◆ Task requirements: Can you lay out the data from the line with "だからこそ「どこに、何" to the line with "Un morceau de", both included, as a Markdown table with the columns No. and Line? Number each row and leave out blank lines.

◆ Information:
▬▬▬▬▬▬▬▬▬▬

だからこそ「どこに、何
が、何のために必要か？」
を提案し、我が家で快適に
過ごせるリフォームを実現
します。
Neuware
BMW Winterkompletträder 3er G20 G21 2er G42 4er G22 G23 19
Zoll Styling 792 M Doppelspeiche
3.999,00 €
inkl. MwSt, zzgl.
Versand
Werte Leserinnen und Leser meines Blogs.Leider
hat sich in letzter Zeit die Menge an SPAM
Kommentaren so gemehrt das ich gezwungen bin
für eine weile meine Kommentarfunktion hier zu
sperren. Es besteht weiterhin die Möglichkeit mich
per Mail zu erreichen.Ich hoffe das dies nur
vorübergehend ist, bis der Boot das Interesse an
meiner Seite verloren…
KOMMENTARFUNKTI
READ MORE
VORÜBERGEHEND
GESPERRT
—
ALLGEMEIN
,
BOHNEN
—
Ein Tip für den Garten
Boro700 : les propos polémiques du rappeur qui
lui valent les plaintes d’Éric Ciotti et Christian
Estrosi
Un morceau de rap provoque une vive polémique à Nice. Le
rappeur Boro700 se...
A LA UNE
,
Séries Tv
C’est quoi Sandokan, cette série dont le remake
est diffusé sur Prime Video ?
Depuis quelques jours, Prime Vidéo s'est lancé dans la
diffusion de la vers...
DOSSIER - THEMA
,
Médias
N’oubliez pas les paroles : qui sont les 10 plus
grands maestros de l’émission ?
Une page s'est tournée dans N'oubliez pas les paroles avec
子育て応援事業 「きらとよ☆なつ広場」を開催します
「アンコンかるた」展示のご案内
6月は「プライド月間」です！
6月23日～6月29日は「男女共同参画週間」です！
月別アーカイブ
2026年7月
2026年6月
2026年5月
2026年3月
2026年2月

▬▬▬▬▬▬▬▬▬▬

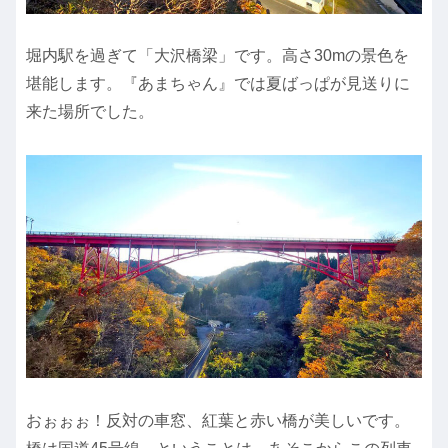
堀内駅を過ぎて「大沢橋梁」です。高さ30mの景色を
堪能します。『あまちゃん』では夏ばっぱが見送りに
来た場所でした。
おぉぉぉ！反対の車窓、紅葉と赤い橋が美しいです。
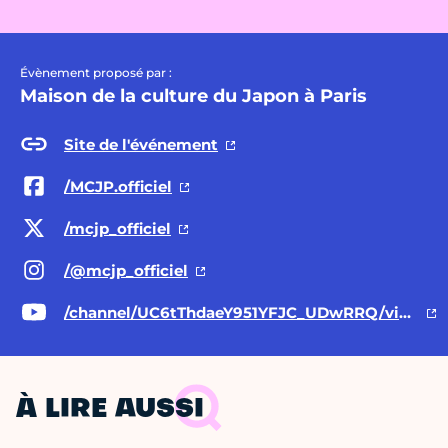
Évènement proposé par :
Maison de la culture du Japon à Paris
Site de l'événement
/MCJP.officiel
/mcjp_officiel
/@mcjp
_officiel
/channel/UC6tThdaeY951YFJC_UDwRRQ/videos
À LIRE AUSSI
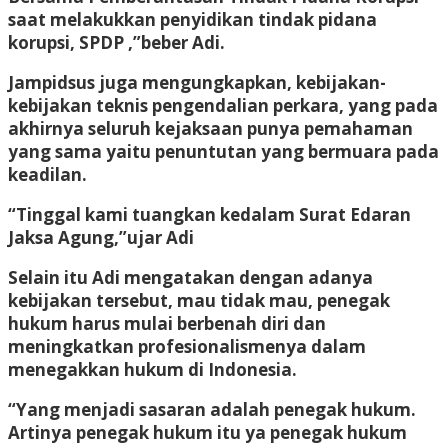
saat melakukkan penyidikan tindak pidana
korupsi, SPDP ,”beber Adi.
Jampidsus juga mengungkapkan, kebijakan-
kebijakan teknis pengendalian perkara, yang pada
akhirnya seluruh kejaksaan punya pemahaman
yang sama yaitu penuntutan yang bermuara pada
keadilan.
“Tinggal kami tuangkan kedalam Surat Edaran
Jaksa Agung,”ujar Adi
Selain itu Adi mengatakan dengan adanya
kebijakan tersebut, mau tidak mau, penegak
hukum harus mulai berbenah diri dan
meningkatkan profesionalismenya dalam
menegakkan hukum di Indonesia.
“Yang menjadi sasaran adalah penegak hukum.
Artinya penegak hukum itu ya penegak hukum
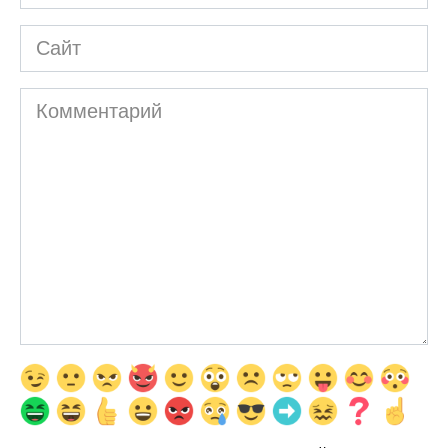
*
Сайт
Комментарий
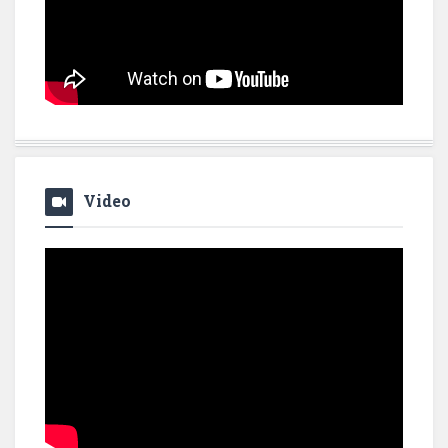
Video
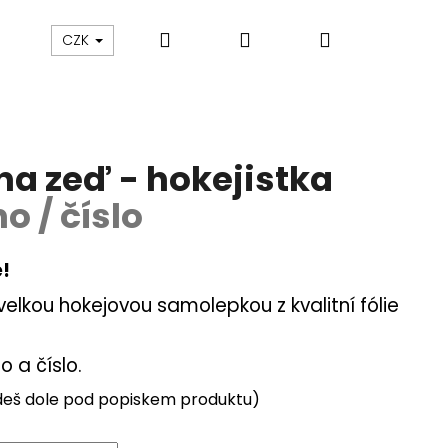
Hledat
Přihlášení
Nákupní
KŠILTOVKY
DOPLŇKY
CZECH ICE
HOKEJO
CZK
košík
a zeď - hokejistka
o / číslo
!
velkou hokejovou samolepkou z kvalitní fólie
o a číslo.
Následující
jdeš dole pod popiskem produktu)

▬▬▬▬▬▬▬▬▬▬

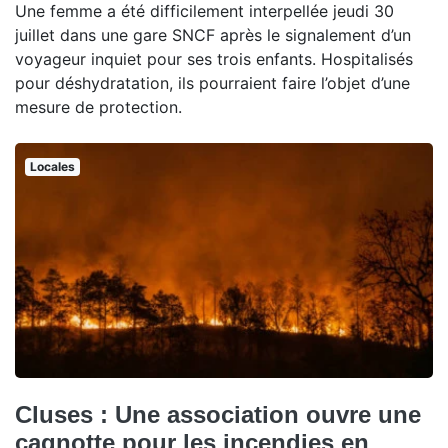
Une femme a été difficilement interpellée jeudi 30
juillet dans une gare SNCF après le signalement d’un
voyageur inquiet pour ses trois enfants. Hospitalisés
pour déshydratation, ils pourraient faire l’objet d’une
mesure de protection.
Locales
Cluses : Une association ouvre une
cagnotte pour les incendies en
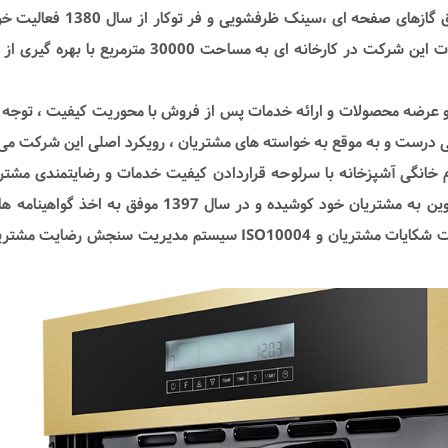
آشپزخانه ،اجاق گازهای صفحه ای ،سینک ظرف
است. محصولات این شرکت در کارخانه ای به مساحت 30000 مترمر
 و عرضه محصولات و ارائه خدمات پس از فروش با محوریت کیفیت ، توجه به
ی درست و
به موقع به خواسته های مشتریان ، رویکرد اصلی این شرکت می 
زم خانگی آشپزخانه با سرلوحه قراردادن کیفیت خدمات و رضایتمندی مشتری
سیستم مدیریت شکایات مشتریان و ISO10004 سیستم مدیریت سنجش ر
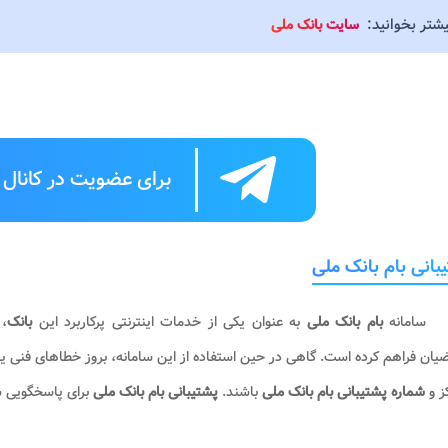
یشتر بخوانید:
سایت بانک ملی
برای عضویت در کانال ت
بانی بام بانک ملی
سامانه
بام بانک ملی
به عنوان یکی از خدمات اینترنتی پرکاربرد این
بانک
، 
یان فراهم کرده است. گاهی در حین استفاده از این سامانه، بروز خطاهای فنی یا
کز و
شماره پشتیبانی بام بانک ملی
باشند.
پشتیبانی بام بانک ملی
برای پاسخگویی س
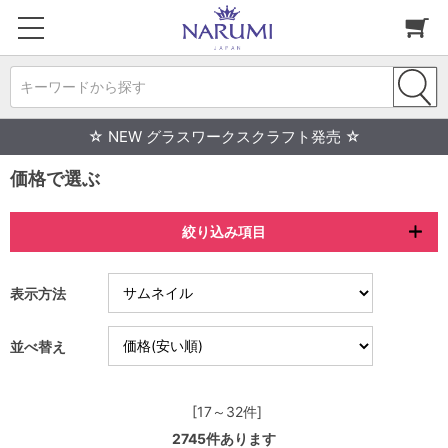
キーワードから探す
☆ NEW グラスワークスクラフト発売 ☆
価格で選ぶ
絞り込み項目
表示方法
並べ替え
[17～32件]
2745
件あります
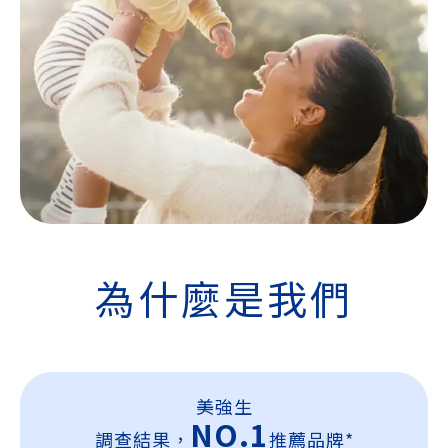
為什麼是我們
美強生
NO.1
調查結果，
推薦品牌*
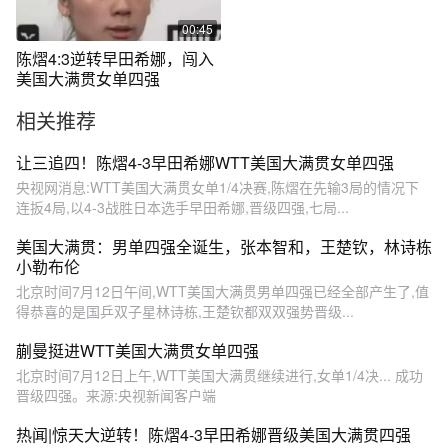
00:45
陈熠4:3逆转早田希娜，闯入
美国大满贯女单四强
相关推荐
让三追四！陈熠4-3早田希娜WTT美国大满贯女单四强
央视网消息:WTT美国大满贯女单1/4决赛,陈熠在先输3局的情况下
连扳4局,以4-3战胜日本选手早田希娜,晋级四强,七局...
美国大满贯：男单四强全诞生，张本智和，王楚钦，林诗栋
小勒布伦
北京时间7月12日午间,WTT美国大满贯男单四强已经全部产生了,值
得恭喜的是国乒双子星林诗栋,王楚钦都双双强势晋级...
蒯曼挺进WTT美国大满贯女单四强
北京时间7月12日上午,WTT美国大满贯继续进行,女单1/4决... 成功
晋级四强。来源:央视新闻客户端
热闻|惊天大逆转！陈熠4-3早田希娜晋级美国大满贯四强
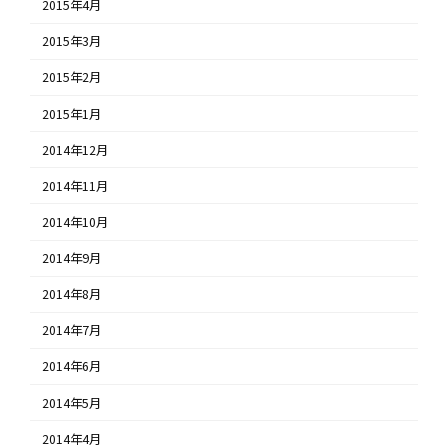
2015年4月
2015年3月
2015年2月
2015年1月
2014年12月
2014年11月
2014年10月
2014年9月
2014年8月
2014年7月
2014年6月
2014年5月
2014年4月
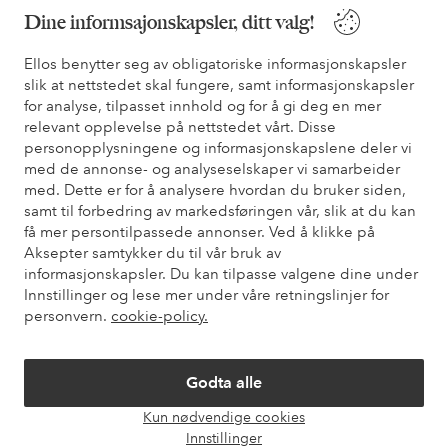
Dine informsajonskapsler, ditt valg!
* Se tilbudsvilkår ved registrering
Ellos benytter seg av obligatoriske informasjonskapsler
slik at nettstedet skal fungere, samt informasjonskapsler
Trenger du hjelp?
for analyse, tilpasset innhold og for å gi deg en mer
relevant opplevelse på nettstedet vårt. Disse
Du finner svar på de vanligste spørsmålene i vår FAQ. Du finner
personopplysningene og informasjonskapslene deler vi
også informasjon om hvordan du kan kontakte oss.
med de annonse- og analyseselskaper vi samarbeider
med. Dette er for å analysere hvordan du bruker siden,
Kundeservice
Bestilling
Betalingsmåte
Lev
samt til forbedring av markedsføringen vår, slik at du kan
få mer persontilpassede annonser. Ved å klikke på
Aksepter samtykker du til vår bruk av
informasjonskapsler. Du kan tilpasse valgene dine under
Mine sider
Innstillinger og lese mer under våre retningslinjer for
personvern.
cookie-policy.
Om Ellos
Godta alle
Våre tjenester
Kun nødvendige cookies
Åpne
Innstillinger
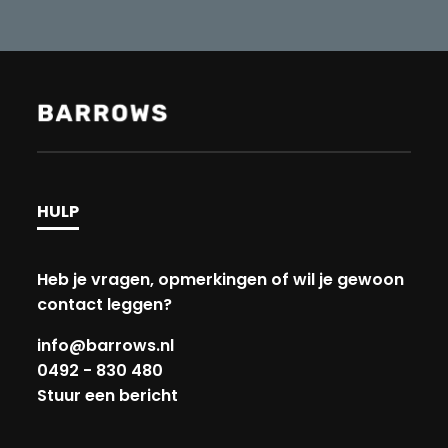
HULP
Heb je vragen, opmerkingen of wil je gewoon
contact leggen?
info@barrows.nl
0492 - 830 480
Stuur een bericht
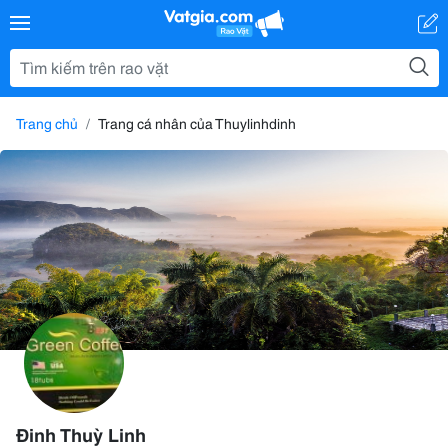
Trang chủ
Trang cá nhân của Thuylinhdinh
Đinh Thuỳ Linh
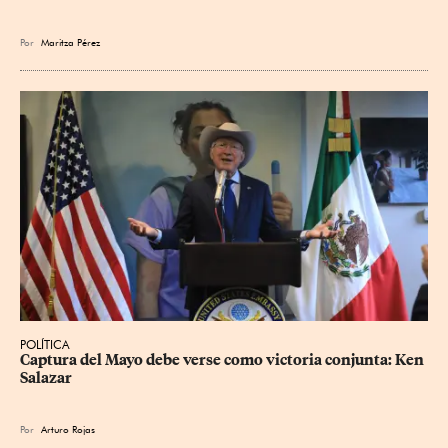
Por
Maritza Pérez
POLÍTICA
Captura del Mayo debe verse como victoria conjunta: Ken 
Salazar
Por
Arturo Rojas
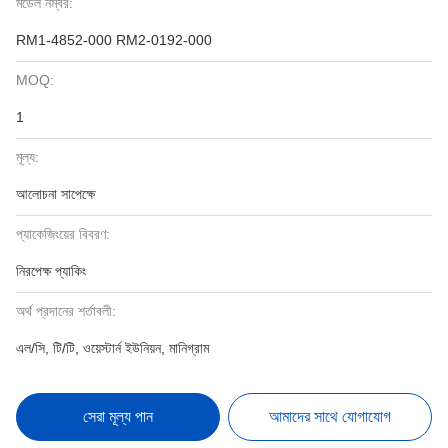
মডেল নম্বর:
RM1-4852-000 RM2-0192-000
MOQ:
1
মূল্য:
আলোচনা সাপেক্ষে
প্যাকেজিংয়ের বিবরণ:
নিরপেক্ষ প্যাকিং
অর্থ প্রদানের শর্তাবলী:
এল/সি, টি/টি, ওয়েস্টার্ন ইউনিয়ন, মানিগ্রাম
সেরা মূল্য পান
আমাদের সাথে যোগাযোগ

▬▬▬▬▬▬▬▬▬▬

◆ Output of the task:
| No. | Line |
|---|---|
| 1 | だからこそ「どこに、何 |
| 2 | が、何のために必要か？」 |
| 3 | を提案し、我が家で快適に |
| 4 | 過ごせるリフォームを実現 |
| 5 | します。 |
| 6 | Neuware |
| 7 | BMW Winterkompletträder 3er G20 G21 2er G42 4er G22 G23 19 |
| 8 | Zoll Styling 792 M Doppelspeiche |
| 9 | 3.999,00 € |
| 10 | inkl. MwSt, zzgl. |
| 11 | Versand |
| 12 | Werte Leserinnen und Leser meines Blogs.Leider |
| 13 | hat sich in letzter Zeit die Menge an SPAM |
| 14 | Kommentaren so gemehrt das ich gezwungen bin |
| 15 | für eine weile meine Kommentarfunktion hier zu |
| 16 | sperren. Es besteht weiterhin die Möglichkeit mich |
| 17 | per Mail zu erreichen.Ich hoffe das dies nur |
| 18 | vorübergehend ist, bis der Boot das Interesse an |
| 19 | meiner Seite verloren… |
| 20 | KOMMENTARFUNKTI |
| 21 | READ MORE |
| 22 | VORÜBERGEHEND |
| 23 | GESPERRT |
| 24 | — |
| 25 | ALLGEMEIN |
| 26 | , |
| 27 | BOHNEN |
| 28 | — |
| 29 | Ein Tip für den Garten |
| 30 | Boro700 : les propos polémiques du rappeur qui |
| 31 | lui valent les plaintes d’Éric Ciotti et Christian |
| 32 | Estrosi |
| 33 | Un morceau de rap provoque une vive polémique à Nice. Le |